§ Input material:
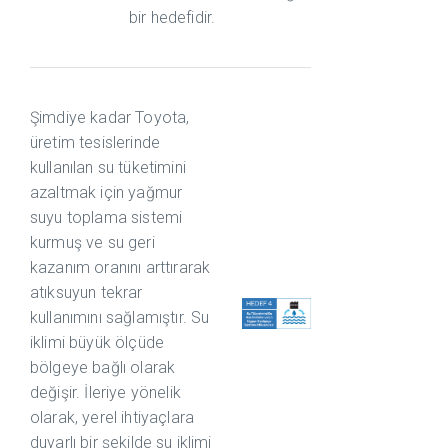
bir hedefidir.
Şimdiye kadar Toyota,
üretim tesislerinde
kullanılan su tüketimini
azaltmak için yağmur
suyu toplama sistemi
kurmuş ve su geri
kazanım oranını arttırarak
atıksuyun tekrar
kullanımını sağlamıştır. Su
iklimi büyük ölçüde
bölgeye bağlı olarak
değişir. İleriye yönelik
olarak, yerel ihtiyaçlara
duyarlı bir şekilde su iklimi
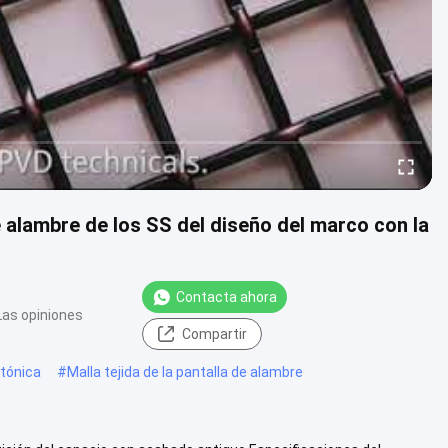
e alambre de los SS del diseño del marco con la
Contacta ahora
Las opiniones
Compartir
ctónica
#
Malla tejida de la pantalla de alambre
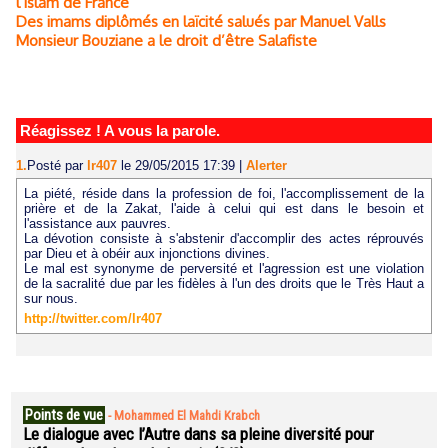
l’islam de France
Des imams diplômés en laïcité salués par Manuel Valls
Monsieur Bouziane a le droit d’être Salafiste
Réagissez ! A vous la parole.
1.
Posté par
lr407
le 29/05/2015 17:39
|
Alerter
La piété, réside dans la profession de foi, l'accomplissement de la
prière et de la Zakat, l'aide à celui qui est dans le besoin et
l'assistance aux pauvres.
La dévotion consiste à s'abstenir d'accomplir des actes réprouvés
par Dieu et à obéir aux injonctions divines.
Le mal est synonyme de perversité et l'agression est une violation
de la sacralité due par les fidèles à l'un des droits que le Très Haut a
sur nous.
http://twitter.com/lr407
Points de vue
-
Mohammed El Mahdi Krabch
Le dialogue avec l’Autre dans sa pleine diversité pour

§ Exercise:
Leave out every line ahead of the one containing "de la sacralité" and print the rest of the listing exactly.

§ Output below:
de la sacralité due par les fidèles à l'un des droits que le Très Haut a
sur nous.
http://twitter.com/lr407
Points de vue
-
Mohammed El Mahdi Krabch
Le dialogue avec l’Autre dans sa pleine diversité pour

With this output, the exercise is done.